**GIVEN PROBLEM**
Retype everything in the records below, from the very start down to and including the line containing "Haswin, Al Mahrah, Yemen, rotated 120°", keeping each line unchanged and leaving the pictures out of your answer.

* Begin *

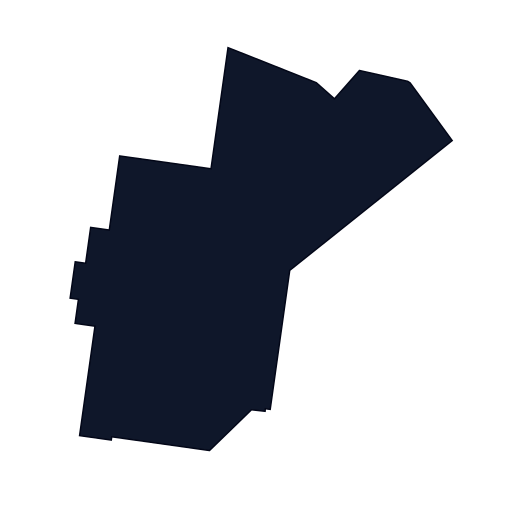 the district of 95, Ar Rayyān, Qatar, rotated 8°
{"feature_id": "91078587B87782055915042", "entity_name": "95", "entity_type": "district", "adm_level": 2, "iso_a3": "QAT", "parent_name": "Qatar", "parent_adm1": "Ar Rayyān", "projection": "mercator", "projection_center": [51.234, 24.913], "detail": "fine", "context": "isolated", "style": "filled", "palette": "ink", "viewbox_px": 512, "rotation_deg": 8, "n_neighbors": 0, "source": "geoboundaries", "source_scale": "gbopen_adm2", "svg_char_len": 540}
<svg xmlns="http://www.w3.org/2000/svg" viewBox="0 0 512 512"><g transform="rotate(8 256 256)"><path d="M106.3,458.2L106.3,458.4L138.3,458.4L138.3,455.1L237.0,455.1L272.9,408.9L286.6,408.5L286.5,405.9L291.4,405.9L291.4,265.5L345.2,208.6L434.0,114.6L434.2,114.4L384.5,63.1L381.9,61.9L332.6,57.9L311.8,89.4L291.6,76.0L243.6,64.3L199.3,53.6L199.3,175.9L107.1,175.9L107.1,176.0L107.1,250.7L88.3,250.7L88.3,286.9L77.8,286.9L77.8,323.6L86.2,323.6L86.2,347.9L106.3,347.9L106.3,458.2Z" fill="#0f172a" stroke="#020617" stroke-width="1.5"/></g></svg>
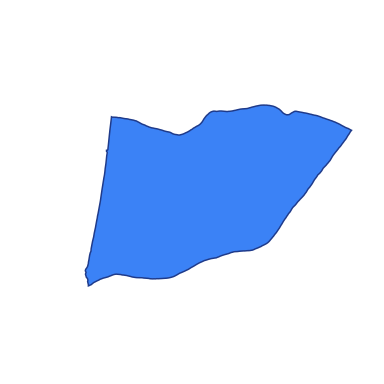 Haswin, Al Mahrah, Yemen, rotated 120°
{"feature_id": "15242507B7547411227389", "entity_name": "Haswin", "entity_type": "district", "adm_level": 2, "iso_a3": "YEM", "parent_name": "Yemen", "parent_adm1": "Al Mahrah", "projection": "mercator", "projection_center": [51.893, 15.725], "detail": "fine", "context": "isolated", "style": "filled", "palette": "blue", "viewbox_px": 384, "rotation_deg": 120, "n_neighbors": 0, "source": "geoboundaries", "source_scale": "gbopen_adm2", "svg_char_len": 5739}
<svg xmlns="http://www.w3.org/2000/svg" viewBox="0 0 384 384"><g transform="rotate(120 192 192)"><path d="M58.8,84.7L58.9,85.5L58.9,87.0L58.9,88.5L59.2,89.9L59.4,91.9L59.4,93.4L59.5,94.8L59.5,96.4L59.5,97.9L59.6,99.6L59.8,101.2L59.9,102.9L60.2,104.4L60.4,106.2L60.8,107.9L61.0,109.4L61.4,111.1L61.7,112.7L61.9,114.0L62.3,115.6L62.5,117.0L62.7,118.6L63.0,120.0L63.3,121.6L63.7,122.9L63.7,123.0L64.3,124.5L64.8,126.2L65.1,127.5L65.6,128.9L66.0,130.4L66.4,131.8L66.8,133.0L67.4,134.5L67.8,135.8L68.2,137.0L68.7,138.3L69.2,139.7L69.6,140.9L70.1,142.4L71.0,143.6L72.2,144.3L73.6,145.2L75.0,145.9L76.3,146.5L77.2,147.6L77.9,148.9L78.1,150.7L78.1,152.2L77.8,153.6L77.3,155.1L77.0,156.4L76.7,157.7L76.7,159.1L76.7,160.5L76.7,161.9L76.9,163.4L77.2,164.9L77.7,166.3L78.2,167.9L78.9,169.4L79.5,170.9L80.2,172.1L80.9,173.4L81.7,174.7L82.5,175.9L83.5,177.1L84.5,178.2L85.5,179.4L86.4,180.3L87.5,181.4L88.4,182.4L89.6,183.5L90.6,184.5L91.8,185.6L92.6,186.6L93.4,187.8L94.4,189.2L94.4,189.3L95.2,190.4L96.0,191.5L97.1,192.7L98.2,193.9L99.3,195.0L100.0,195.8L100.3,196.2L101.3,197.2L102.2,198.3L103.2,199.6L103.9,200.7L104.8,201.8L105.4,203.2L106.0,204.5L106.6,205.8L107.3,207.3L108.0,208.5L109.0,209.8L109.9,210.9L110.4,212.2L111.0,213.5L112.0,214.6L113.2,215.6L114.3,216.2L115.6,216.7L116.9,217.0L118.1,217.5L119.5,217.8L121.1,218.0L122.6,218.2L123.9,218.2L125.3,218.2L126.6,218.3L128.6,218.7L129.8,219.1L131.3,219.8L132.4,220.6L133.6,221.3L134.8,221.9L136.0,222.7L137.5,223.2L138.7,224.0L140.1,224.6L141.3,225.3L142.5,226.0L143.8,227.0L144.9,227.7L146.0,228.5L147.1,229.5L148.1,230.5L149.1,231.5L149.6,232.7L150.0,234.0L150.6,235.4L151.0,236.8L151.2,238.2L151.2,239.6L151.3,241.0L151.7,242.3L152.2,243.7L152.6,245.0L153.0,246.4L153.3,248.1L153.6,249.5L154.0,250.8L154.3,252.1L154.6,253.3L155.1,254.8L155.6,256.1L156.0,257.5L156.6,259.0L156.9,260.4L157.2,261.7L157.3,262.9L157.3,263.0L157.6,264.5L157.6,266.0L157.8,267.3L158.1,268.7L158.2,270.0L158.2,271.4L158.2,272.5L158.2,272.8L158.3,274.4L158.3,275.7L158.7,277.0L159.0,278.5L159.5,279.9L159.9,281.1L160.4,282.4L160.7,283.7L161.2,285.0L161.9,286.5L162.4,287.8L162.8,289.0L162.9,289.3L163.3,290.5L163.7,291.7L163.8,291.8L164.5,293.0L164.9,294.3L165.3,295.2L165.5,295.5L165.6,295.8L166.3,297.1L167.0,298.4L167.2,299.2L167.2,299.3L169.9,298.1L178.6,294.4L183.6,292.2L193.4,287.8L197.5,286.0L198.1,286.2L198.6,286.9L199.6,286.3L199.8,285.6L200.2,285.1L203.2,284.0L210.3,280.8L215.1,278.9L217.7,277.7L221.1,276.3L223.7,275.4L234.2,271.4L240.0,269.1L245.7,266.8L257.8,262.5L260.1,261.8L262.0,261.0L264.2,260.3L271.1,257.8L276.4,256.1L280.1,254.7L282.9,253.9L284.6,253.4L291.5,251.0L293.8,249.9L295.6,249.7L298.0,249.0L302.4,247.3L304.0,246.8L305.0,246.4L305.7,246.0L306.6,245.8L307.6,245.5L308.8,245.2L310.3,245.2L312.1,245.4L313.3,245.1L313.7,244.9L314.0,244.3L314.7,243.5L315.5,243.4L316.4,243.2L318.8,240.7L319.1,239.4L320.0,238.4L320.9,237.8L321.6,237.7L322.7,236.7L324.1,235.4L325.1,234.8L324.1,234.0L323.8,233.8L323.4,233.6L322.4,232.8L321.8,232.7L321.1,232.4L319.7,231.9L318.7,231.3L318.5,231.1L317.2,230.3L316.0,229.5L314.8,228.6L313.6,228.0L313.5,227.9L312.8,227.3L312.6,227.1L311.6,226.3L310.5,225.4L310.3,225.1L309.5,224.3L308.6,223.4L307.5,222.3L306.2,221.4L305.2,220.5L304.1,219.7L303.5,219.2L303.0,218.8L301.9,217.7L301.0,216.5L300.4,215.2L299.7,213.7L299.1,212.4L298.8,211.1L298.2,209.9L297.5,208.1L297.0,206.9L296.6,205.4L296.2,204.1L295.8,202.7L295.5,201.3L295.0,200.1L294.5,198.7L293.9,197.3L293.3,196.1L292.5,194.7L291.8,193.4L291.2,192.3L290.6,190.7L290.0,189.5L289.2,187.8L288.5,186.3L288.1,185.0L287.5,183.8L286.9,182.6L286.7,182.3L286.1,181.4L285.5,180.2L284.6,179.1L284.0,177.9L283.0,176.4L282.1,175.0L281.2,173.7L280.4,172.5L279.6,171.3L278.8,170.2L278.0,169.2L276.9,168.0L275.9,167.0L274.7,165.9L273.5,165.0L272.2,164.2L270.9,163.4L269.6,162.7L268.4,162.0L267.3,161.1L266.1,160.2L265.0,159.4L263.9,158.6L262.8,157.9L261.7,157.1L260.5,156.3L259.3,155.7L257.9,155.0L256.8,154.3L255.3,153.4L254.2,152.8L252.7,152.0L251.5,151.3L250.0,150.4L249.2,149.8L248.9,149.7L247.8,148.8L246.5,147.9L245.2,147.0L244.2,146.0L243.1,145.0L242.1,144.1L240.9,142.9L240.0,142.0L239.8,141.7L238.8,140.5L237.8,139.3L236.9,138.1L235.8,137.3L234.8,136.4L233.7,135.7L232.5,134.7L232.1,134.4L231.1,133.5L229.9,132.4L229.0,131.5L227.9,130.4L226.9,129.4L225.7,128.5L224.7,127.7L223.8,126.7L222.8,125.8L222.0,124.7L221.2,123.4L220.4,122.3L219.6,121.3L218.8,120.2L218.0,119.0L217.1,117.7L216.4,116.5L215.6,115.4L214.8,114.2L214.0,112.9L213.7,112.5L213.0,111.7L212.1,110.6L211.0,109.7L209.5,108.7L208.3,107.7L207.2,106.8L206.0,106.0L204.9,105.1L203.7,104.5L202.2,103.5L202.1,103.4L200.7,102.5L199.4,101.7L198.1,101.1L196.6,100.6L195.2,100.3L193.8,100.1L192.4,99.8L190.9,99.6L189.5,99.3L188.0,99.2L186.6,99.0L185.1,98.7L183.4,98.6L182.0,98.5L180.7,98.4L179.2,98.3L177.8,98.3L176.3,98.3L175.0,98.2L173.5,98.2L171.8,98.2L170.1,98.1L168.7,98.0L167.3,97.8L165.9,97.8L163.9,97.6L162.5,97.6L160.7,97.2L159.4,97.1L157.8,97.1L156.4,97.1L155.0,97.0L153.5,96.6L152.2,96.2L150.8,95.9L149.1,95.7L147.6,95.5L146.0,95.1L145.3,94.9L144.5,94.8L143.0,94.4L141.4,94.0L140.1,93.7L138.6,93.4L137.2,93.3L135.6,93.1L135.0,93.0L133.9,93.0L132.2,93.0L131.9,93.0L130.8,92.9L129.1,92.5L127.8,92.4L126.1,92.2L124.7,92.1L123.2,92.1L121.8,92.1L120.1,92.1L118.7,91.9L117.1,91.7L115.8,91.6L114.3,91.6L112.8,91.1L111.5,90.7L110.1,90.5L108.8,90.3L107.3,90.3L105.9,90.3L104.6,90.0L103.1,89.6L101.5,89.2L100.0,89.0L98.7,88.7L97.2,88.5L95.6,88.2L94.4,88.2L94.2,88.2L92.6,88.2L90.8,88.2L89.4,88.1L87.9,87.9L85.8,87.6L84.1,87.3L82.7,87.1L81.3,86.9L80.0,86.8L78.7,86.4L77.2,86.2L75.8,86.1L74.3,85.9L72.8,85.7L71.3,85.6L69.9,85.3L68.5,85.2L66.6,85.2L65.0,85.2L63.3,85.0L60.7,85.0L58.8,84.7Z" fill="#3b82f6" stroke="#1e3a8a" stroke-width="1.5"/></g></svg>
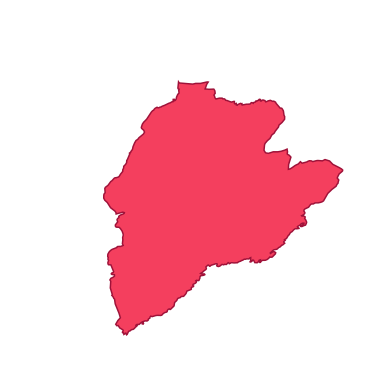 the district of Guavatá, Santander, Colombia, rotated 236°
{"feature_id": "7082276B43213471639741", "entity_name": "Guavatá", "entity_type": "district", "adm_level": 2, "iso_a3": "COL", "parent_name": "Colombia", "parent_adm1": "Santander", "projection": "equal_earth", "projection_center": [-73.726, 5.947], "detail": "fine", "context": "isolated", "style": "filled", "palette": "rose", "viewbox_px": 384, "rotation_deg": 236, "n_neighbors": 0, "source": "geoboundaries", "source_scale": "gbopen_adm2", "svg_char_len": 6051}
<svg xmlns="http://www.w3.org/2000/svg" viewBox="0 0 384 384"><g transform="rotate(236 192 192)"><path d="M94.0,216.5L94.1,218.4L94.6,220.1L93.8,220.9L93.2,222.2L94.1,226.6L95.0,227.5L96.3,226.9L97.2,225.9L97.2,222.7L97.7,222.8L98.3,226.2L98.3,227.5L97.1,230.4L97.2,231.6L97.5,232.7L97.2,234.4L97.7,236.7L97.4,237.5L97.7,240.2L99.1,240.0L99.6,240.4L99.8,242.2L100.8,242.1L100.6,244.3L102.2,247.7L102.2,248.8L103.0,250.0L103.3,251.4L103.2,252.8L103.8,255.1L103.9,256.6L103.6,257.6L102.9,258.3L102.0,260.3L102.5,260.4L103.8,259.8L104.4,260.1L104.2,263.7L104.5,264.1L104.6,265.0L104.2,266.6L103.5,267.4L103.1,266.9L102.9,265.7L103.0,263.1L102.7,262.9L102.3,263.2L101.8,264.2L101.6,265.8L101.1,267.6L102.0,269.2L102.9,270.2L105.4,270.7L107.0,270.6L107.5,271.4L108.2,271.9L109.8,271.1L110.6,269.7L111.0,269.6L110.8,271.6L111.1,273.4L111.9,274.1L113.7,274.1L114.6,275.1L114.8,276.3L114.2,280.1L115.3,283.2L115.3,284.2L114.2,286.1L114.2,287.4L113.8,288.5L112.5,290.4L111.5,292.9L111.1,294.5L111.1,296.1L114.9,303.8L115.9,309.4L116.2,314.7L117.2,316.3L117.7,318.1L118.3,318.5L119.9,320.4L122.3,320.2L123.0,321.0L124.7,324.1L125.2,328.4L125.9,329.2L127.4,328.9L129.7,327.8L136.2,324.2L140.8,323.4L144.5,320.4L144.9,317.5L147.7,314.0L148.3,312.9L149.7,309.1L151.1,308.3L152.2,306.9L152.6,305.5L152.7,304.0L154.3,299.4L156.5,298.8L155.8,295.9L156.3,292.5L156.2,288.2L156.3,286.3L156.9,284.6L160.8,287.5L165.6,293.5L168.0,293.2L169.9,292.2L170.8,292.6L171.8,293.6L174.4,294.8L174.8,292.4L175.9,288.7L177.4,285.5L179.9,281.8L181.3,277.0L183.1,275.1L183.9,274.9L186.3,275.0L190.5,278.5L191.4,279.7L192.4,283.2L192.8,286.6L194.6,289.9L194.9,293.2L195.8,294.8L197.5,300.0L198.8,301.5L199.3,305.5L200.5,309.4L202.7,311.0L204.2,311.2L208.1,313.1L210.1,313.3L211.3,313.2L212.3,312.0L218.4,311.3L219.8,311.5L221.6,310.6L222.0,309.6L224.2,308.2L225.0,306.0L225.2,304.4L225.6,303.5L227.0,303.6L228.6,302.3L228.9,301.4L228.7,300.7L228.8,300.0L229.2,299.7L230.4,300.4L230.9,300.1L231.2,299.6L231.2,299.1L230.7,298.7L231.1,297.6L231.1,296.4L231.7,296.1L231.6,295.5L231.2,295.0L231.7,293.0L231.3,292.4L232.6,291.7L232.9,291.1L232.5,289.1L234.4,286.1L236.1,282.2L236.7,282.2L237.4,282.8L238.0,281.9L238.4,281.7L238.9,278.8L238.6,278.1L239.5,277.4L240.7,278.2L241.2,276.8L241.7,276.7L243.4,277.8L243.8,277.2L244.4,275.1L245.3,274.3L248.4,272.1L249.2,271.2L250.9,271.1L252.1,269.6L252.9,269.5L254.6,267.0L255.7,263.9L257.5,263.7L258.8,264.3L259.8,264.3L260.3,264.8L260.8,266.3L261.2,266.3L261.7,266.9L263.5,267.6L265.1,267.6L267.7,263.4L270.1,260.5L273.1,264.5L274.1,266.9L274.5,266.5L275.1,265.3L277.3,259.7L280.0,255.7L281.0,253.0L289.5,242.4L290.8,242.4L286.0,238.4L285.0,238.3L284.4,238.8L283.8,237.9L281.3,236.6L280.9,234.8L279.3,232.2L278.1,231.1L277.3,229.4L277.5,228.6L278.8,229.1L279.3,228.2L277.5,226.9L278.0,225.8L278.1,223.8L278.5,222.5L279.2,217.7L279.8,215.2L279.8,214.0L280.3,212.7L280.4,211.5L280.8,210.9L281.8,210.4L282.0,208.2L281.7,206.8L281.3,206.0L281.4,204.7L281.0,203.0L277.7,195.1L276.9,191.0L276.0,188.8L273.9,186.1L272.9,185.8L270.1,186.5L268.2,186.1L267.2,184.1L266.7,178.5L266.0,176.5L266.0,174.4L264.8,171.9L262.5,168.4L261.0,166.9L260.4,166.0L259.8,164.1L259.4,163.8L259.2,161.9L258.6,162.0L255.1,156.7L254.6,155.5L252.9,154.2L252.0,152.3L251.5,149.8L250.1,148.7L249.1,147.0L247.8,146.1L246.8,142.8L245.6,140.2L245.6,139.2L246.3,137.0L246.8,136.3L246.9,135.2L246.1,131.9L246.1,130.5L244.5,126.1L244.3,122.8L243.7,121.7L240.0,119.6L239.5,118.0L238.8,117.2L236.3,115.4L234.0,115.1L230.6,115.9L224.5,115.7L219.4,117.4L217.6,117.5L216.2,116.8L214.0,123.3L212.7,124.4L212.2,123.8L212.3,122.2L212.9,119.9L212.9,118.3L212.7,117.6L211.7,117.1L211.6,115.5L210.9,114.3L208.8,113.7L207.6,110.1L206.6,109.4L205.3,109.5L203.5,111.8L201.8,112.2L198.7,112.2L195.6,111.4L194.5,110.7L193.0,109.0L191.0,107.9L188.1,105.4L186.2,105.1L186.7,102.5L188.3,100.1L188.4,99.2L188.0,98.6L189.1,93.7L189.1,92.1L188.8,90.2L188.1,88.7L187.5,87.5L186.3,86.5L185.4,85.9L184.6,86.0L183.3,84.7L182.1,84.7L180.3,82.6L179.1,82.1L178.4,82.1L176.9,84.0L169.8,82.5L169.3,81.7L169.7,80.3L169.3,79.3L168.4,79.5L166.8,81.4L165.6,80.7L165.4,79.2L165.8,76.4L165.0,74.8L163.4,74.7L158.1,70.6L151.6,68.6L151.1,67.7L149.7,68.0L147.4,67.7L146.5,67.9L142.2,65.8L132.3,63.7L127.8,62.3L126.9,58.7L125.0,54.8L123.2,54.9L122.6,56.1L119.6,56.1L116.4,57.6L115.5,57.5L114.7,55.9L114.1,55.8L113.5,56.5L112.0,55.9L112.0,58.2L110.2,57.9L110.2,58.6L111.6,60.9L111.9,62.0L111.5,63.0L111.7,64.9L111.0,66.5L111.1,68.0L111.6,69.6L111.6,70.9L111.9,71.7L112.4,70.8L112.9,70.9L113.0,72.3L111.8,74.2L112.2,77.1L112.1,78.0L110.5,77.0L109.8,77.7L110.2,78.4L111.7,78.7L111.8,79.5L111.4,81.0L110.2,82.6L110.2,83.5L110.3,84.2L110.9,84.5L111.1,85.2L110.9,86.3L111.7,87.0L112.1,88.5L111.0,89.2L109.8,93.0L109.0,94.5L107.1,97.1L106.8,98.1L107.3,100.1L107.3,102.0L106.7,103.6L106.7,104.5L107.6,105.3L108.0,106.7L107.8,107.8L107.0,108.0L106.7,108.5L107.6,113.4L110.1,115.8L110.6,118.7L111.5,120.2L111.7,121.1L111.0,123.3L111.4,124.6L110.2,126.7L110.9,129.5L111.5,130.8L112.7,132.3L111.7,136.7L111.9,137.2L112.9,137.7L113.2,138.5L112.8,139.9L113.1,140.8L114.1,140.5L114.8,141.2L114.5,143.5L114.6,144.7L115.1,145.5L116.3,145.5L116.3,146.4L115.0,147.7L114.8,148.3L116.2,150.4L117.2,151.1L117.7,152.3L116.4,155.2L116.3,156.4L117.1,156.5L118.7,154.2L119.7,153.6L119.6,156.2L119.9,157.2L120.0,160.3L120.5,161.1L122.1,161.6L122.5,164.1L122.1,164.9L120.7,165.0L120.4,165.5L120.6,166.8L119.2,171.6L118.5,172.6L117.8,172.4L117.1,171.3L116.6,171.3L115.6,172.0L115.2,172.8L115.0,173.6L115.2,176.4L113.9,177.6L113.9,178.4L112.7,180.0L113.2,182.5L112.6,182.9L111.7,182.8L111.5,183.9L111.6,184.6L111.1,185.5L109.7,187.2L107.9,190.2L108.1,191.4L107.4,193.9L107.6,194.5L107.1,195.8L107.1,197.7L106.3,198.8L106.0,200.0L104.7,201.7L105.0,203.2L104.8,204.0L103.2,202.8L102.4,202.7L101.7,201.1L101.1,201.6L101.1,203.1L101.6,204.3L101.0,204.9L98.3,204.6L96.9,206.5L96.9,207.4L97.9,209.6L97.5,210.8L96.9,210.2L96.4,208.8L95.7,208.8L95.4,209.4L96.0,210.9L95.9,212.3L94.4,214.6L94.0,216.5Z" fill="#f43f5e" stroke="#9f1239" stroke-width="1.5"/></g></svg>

* End *

**RESPONSE TO THIS TASK**
 the district of 95, Ar Rayyān, Qatar, rotated 8°
{"feature_id": "91078587B87782055915042", "entity_name": "95", "entity_type": "district", "adm_level": 2, "iso_a3": "QAT", "parent_name": "Qatar", "parent_adm1": "Ar Rayyān", "projection": "mercator", "projection_center": [51.234, 24.913], "detail": "fine", "context": "isolated", "style": "filled", "palette": "ink", "viewbox_px": 512, "rotation_deg": 8, "n_neighbors": 0, "source": "geoboundaries", "source_scale": "gbopen_adm2", "svg_char_len": 540}
<svg xmlns="http://www.w3.org/2000/svg" viewBox="0 0 512 512"><g transform="rotate(8 256 256)"><path d="M106.3,458.2L106.3,458.4L138.3,458.4L138.3,455.1L237.0,455.1L272.9,408.9L286.6,408.5L286.5,405.9L291.4,405.9L291.4,265.5L345.2,208.6L434.0,114.6L434.2,114.4L384.5,63.1L381.9,61.9L332.6,57.9L311.8,89.4L291.6,76.0L243.6,64.3L199.3,53.6L199.3,175.9L107.1,175.9L107.1,176.0L107.1,250.7L88.3,250.7L88.3,286.9L77.8,286.9L77.8,323.6L86.2,323.6L86.2,347.9L106.3,347.9L106.3,458.2Z" fill="#0f172a" stroke="#020617" stroke-width="1.5"/></g></svg>
 Haswin, Al Mahrah, Yemen, rotated 120°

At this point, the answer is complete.